**About this exercise:**
Your output should be the full listing, unchanged.
::::::
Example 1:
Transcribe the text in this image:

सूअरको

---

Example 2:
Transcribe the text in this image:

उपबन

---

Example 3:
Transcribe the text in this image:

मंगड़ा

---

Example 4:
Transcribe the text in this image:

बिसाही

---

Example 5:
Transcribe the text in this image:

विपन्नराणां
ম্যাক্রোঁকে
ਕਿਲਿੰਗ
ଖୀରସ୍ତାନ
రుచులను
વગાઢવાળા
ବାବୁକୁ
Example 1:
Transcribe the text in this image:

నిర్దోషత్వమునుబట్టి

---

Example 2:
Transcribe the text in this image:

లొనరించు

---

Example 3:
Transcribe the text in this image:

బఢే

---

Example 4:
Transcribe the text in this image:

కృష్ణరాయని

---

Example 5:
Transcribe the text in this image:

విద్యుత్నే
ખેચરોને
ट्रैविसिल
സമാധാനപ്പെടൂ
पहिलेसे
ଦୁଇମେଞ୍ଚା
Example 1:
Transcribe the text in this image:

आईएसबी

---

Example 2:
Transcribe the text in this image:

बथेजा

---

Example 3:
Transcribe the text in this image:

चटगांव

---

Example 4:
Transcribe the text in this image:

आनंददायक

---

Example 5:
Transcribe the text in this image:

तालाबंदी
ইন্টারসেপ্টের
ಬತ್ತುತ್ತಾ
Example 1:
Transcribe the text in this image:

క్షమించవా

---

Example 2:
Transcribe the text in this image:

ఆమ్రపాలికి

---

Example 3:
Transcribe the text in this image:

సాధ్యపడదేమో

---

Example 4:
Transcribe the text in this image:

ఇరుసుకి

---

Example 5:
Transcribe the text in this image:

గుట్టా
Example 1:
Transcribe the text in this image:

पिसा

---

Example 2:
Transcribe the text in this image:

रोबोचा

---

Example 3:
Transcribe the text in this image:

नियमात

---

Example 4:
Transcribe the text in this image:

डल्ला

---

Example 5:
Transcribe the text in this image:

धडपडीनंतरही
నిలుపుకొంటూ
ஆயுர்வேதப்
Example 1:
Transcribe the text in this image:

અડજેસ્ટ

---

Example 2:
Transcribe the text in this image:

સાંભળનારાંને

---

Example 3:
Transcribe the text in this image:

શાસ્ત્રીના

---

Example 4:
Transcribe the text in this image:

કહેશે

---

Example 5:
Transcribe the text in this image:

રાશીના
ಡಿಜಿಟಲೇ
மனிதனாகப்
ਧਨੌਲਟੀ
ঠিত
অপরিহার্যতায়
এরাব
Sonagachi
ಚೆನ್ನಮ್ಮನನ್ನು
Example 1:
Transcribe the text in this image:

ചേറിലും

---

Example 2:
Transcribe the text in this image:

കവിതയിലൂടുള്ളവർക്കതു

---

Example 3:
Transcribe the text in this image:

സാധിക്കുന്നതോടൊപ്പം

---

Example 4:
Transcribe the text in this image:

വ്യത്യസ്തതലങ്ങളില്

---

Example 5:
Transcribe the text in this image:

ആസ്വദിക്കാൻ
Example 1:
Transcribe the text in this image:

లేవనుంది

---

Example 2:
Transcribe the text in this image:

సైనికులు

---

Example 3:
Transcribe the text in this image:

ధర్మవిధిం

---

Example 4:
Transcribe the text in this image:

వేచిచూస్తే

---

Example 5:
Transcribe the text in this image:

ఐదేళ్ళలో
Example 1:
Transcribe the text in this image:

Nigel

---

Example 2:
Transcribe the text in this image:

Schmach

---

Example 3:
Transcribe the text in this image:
::::::
**Answer to this task:**
Example 1:
Transcribe the text in this image:

सूअरको

---

Example 2:
Transcribe the text in this image:

उपबन

---

Example 3:
Transcribe the text in this image:

मंगड़ा

---

Example 4:
Transcribe the text in this image:

बिसाही

---

Example 5:
Transcribe the text in this image:

विपन्नराणां
ম্যাক্রোঁকে
ਕਿਲਿੰਗ
ଖୀରସ୍ତାନ
రుచులను
વગાઢવાળા
ବାବୁକୁ
Example 1:
Transcribe the text in this image:

నిర్దోషత్వమునుబట్టి

---

Example 2:
Transcribe the text in this image:

లొనరించు

---

Example 3:
Transcribe the text in this image:

బఢే

---

Example 4:
Transcribe the text in this image:

కృష్ణరాయని

---

Example 5:
Transcribe the text in this image:

విద్యుత్నే
ખેચરોને
ट्रैविसिल
സമാധാനപ്പെടൂ
पहिलेसे
ଦୁଇମେଞ୍ଚା
Example 1:
Transcribe the text in this image:

आईएसबी

---

Example 2:
Transcribe the text in this image:

बथेजा

---

Example 3:
Transcribe the text in this image:

चटगांव

---

Example 4:
Transcribe the text in this image:

आनंददायक

---

Example 5:
Transcribe the text in this image:

तालाबंदी
ইন্টারসেপ্টের
ಬತ್ತುತ್ತಾ
Example 1:
Transcribe the text in this image:

క్షమించవా

---

Example 2:
Transcribe the text in this image:

ఆమ్రపాలికి

---

Example 3:
Transcribe the text in this image:

సాధ్యపడదేమో

---

Example 4:
Transcribe the text in this image:

ఇరుసుకి

---

Example 5:
Transcribe the text in this image:

గుట్టా
Example 1:
Transcribe the text in this image:

पिसा

---

Example 2:
Transcribe the text in this image:

रोबोचा

---

Example 3:
Transcribe the text in this image:

नियमात

---

Example 4:
Transcribe the text in this image:

डल्ला

---

Example 5:
Transcribe the text in this image:

धडपडीनंतरही
నిలుపుకొంటూ
ஆயுர்வேதப்
Example 1:
Transcribe the text in this image:

અડજેસ્ટ

---

Example 2:
Transcribe the text in this image:

સાંભળનારાંને

---

Example 3:
Transcribe the text in this image:

શાસ્ત્રીના

---

Example 4:
Transcribe the text in this image:

કહેશે

---

Example 5:
Transcribe the text in this image:

રાશીના
ಡಿಜಿಟಲೇ
மனிதனாகப்
ਧਨੌਲਟੀ
ঠিত
অপরিহার্যতায়
এরাব
Sonagachi
ಚೆನ್ನಮ್ಮನನ್ನು
Example 1:
Transcribe the text in this image:

ചേറിലും

---

Example 2:
Transcribe the text in this image:

കവിതയിലൂടുള്ളവർക്കതു

---

Example 3:
Transcribe the text in this image:

സാധിക്കുന്നതോടൊപ്പം

---

Example 4:
Transcribe the text in this image:

വ്യത്യസ്തതലങ്ങളില്

---

Example 5:
Transcribe the text in this image:

ആസ്വദിക്കാൻ
Example 1:
Transcribe the text in this image:

లేవనుంది

---

Example 2:
Transcribe the text in this image:

సైనికులు

---

Example 3:
Transcribe the text in this image:

ధర్మవిధిం

---

Example 4:
Transcribe the text in this image:

వేచిచూస్తే

---

Example 5:
Transcribe the text in this image:

ఐదేళ్ళలో
Example 1:
Transcribe the text in this image:

Nigel

---

Example 2:
Transcribe the text in this image:

Schmach

---

Example 3:
Transcribe the text in this image:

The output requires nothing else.